The offering also landed in a friendly credit market. A recent agreement between the US and Iran helped push bond prices higher and risk measures lower, while US high-grade bond funds have seen inflows for 13 straight months, according to LSEG Lipper data.
That matters because cheap borrowing is a gift to a company planning years of capital-heavy AI spending. Nvidia can lock in long-dated money now, when buyers are eager and spreads are still tight.
How Nvidia compares with other AI borrowers
Nvidia is not alone. Alphabet and Amazon have also flooded debt markets with large offerings as they pour money into data centers and the power systems needed to run them.

The difference is that Nvidia is not primarily building the data centers itself. It sells the chips that power them, which means it gets exposure to the boom without taking on the same construction risk that comes with financing physical infrastructure.
- Nvidia: $25 billion bond sale, first since 2021, with orders around $85 billion.
- Alphabet and Amazon: also issuing huge amounts of debt to fund AI infrastructure buildouts.
- Market backdrop: $36 billion of investment-grade issuance on Monday across eight companies.
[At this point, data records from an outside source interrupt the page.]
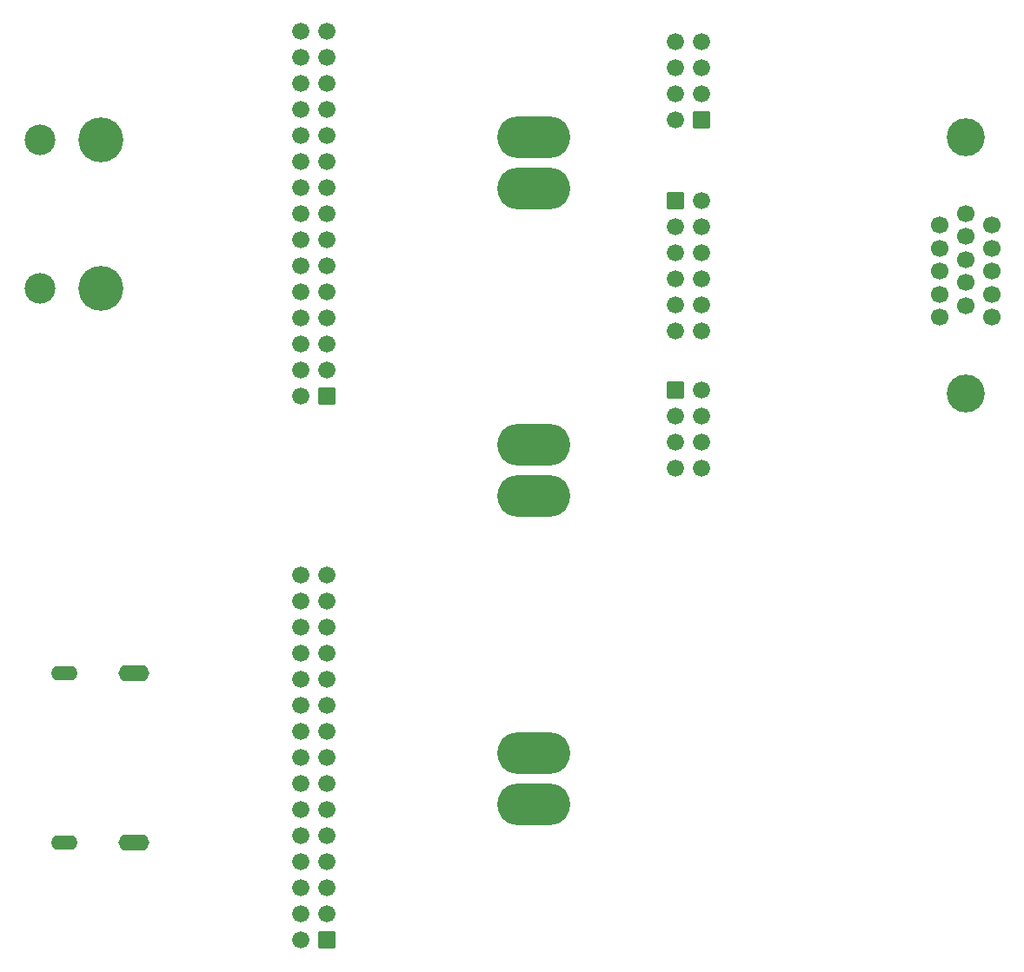
<source format=gbs>
G04 Layer: BottomSolderMaskLayer*
G04 EasyEDA v6.5.20, 2023-01-06 03:34:03*
G04 a67cddfb3fce44daa9051d46cbbcc19f,10*
G04 Gerber Generator version 0.2*
G04 Scale: 100 percent, Rotated: No, Reflected: No *
G04 Dimensions in millimeters *
G04 leading zeros omitted , absolute positions ,4 integer and 5 decimal *
%FSLAX45Y45*%
%MOMM*%

%AMMACRO1*1,1,$1,$2,$3*1,1,$1,$4,$5*1,1,$1,0-$2,0-$3*1,1,$1,0-$4,0-$5*20,1,$1,$2,$3,$4,$5,0*20,1,$1,$4,$5,0-$2,0-$3,0*20,1,$1,0-$2,0-$3,0-$4,0-$5,0*20,1,$1,0-$4,0-$5,$2,$3,0*4,1,4,$2,$3,$4,$5,0-$2,0-$3,0-$4,0-$5,$2,$3,0*%
%ADD10C,3.7008*%
%ADD11C,1.6942*%
%ADD12C,1.6764*%
%ADD13MACRO1,0.1016X0.7874X0.7874X0.7874X-0.7874*%
%ADD14MACRO1,0.1016X-0.7874X-0.7874X-0.7874X0.7874*%
%ADD15C,4.3767*%
%ADD16C,2.9817*%
%ADD17O,3.0032959999999997X1.6032479999999998*%
%ADD18O,2.6032459999999995X1.4030960000000001*%
%ADD19O,7.101586000000001X4.101592*%

%LPD*%
D10*
G01*
X9199879Y5749899D03*
G01*
X9199879Y8249920D03*
D11*
G01*
X8945879Y6493662D03*
G01*
X8945879Y6718655D03*
G01*
X8945879Y6943648D03*
G01*
X8945879Y7168642D03*
G01*
X8945879Y7393660D03*
G01*
X9199879Y6606159D03*
G01*
X9199879Y6831152D03*
G01*
X9199879Y7056145D03*
G01*
X9199879Y7281138D03*
G01*
X9199879Y7506157D03*
G01*
X9453879Y6493662D03*
G01*
X9453879Y6718655D03*
G01*
X9453879Y6943648D03*
G01*
X9453879Y7168642D03*
G01*
X9453879Y7393660D03*
D12*
G01*
X6626986Y6364986D03*
G01*
X6372986Y6364986D03*
G01*
X6626986Y6618986D03*
G01*
X6372986Y6618986D03*
G01*
X6626986Y6872986D03*
G01*
X6372986Y6872986D03*
G01*
X6626986Y7126986D03*
G01*
X6372986Y7126986D03*
G01*
X6626986Y7380986D03*
G01*
X6372986Y7380986D03*
G01*
X6626986Y7634986D03*
D13*
G01*
X6372987Y7634985D03*
G01*
X6372987Y5780989D03*
D12*
G01*
X6626986Y5780989D03*
G01*
X6372986Y5526989D03*
G01*
X6626986Y5526989D03*
G01*
X6372986Y5272989D03*
G01*
X6626986Y5272989D03*
G01*
X6372986Y5018989D03*
G01*
X6626986Y5018989D03*
D14*
G01*
X6626987Y8418982D03*
D12*
G01*
X6372986Y8418982D03*
G01*
X6626986Y8672982D03*
G01*
X6372986Y8672982D03*
G01*
X6626986Y8926982D03*
G01*
X6372986Y8926982D03*
G01*
X6626986Y9180982D03*
G01*
X6372986Y9180982D03*
D15*
G01*
X780008Y6774992D03*
G01*
X780008Y8224977D03*
D16*
G01*
X183997Y6774992D03*
G01*
X183997Y8224977D03*
D14*
G01*
X2976994Y5721985D03*
D12*
G01*
X2723006Y5721985D03*
G01*
X2977006Y5975985D03*
G01*
X2723006Y5975985D03*
G01*
X2977006Y6229985D03*
G01*
X2723006Y6229985D03*
G01*
X2977006Y6483985D03*
G01*
X2723006Y6483985D03*
G01*
X2977006Y6737985D03*
G01*
X2723006Y6737985D03*
G01*
X2977006Y6991985D03*
G01*
X2723006Y6991985D03*
G01*
X2977006Y7245985D03*
G01*
X2723006Y7245985D03*
G01*
X2977006Y7499985D03*
G01*
X2723006Y7499985D03*
G01*
X2977006Y7753985D03*
G01*
X2723006Y7753985D03*
G01*
X2977006Y8007985D03*
G01*
X2723006Y8007985D03*
G01*
X2977006Y8261985D03*
G01*
X2723006Y8261985D03*
G01*
X2977006Y8515985D03*
G01*
X2723006Y8515985D03*
G01*
X2977006Y8769985D03*
G01*
X2723006Y8769985D03*
G01*
X2977006Y9023985D03*
G01*
X2723006Y9023985D03*
G01*
X2977006Y9277985D03*
G01*
X2723006Y9277985D03*
D17*
G01*
X1099997Y3024987D03*
G01*
X1099997Y1375003D03*
D18*
G01*
X421995Y3024987D03*
G01*
X421995Y1375003D03*
D14*
G01*
X2976994Y421995D03*
D12*
G01*
X2723006Y421995D03*
G01*
X2977006Y675995D03*
G01*
X2723006Y675995D03*
G01*
X2977006Y929995D03*
G01*
X2723006Y929995D03*
G01*
X2977006Y1183995D03*
G01*
X2723006Y1183995D03*
G01*
X2977006Y1437995D03*
G01*
X2723006Y1437995D03*
G01*
X2977006Y1691995D03*
G01*
X2723006Y1691995D03*
G01*
X2977006Y1945995D03*
G01*
X2723006Y1945995D03*
G01*
X2977006Y2199995D03*
G01*
X2723006Y2199995D03*
G01*
X2977006Y2453995D03*
G01*
X2723006Y2453995D03*
G01*
X2977006Y2707995D03*
G01*
X2723006Y2707995D03*
G01*
X2977006Y2961995D03*
G01*
X2723006Y2961995D03*
G01*
X2977006Y3215995D03*
G01*
X2723006Y3215995D03*
G01*
X2977006Y3469995D03*
G01*
X2723006Y3469995D03*
G01*
X2977006Y3723995D03*
G01*
X2723006Y3723995D03*
G01*
X2977006Y3977995D03*
G01*
X2723006Y3977995D03*
D19*
G01*
X4999990Y2249982D03*
G01*
X4999990Y4749977D03*
G01*
X4999990Y5249976D03*
G01*
X4999990Y7749971D03*
G01*
X4999990Y8249970D03*
G01*
X4999990Y1749983D03*
M02*

</source>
- Credit profile: Nvidia keeps an AA rating, which helps keep borrowing costs relatively low.
That AA rating is doing a lot of work here. Bloomberg Intelligence analyst Robert Schiffman said the long-dated sale could lower Nvidia’s average cost of capital and help fund strategic AI partnerships without weakening its credit profile.
For investors, the trade is simple: buy debt from one of the most profitable companies in AI, collect a tight spread, and avoid the messier risk of building physical capacity from scratch. For Nvidia, it is a cheap way to raise cash while keeping options open.
What this says about the AI money cycle
The bigger story is that AI is now financing itself in layers. Nvidia sells the picks and shovels, earns huge cash flow, invests in customers and partners, then raises debt to keep the machine moving. That is a very different model from the early days of tech, when companies often waited for profits before making giant bets.
This also explains why the debt market is paying such close attention to AI names. When a company with Nvidia’s balance sheet decides to borrow, it signals confidence in its own cash generation and confidence that AI spending will keep expanding.
One more detail matters: the company did this without the standard investor calls banks usually hold before investment-grade sales. That tells you Nvidia knew demand would be strong enough without the usual courtship.
My read is simple. If Nvidia keeps pairing huge cash flow with strategic investments and cheap long-term debt, other chipmakers will copy the playbook. The real question is whether AI demand keeps growing fast enough to justify all of this borrowing, or whether the market eventually starts asking for proof instead of projections.